Le ballon d’essai lâché nonchalamment par le dirigeant de la FEB pose en effet divers problèmes. Où tracer la limite entre situation « exceptionnelle » et situation normale ? Et quid de la frontière entre des employés pour qui se serait possible et ceux pour lesquels ce ne le serait pas ? Le chômage économique, tel qu’il est utilisé aujourd’hui massivement pour les ouvriers, met d’ailleurs au grand jour un problème gigantesque en matière de garantie de revenu. Les travailleurs tombant en chômage économique subissent souvent une importante perte de revenu. Le problème n’en sera que d’autant plus grand en cas d’extension du système aux employés.

Au demeurant, ceci impliquerait également un relèvement des cotisations patronales à la sécurité sociale. En effet, l’extension entraînerait des dépenses supplémentaires de chômage. Nous osons croire que ce coût supplémentaire ne serait pas imputé, lui aussi, de surcroît, aux travailleurs.

Pour nous, il est clair que la FEB essaie surtout de ‘surfer’ sur la vague de la crise pour engranger un certain nombre d’avantages.

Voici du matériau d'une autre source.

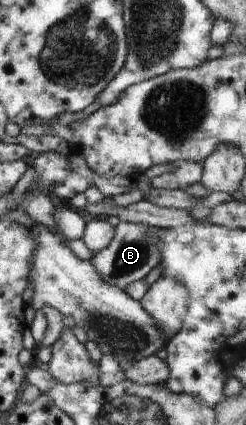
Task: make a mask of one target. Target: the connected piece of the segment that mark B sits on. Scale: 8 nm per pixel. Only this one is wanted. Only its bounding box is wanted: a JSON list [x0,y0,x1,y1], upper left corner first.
[91,222,162,288]

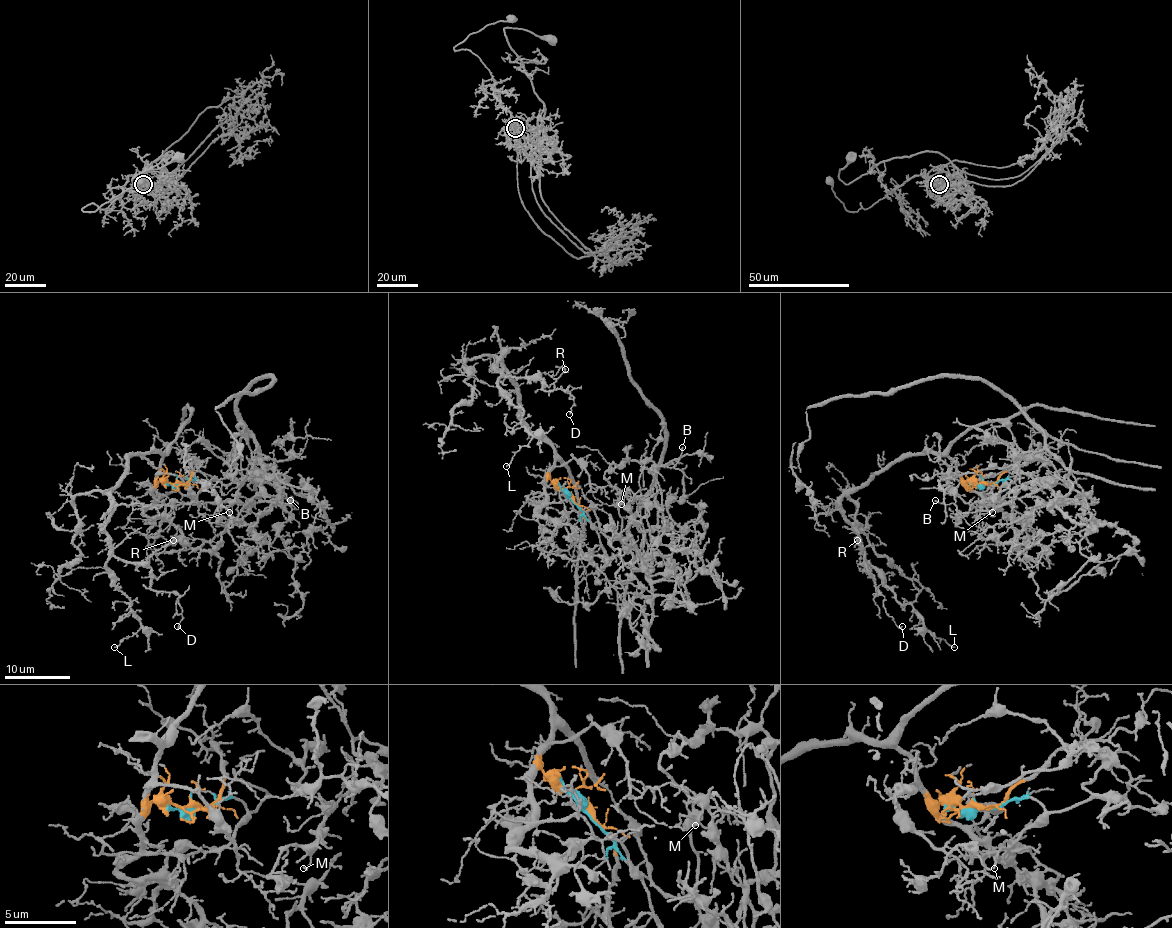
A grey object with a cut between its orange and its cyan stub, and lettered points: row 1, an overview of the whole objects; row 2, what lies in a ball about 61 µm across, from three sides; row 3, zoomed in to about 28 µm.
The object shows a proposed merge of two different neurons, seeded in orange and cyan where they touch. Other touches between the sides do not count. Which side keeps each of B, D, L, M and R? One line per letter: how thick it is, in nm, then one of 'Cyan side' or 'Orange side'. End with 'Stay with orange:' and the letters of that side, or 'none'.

Nous pourrions aussi renverser le raisonnement : la FEB est-elle disposée aussi à faire quelque chose pour les délais de préavis plus courts dans le cas des ouvriers ? Ou accepte-t-elle peut-être exceptionnellement de supprimer le jour de carence ? Nous pensons connaître la réponse. Comme syndicats d’employés, nous poursuivons la préparation de nos dossiers pour l’harmonisation des statuts et en ce qui nous concerne, toute discussion sur les systèmes de chômage est liée à cette concertation globale.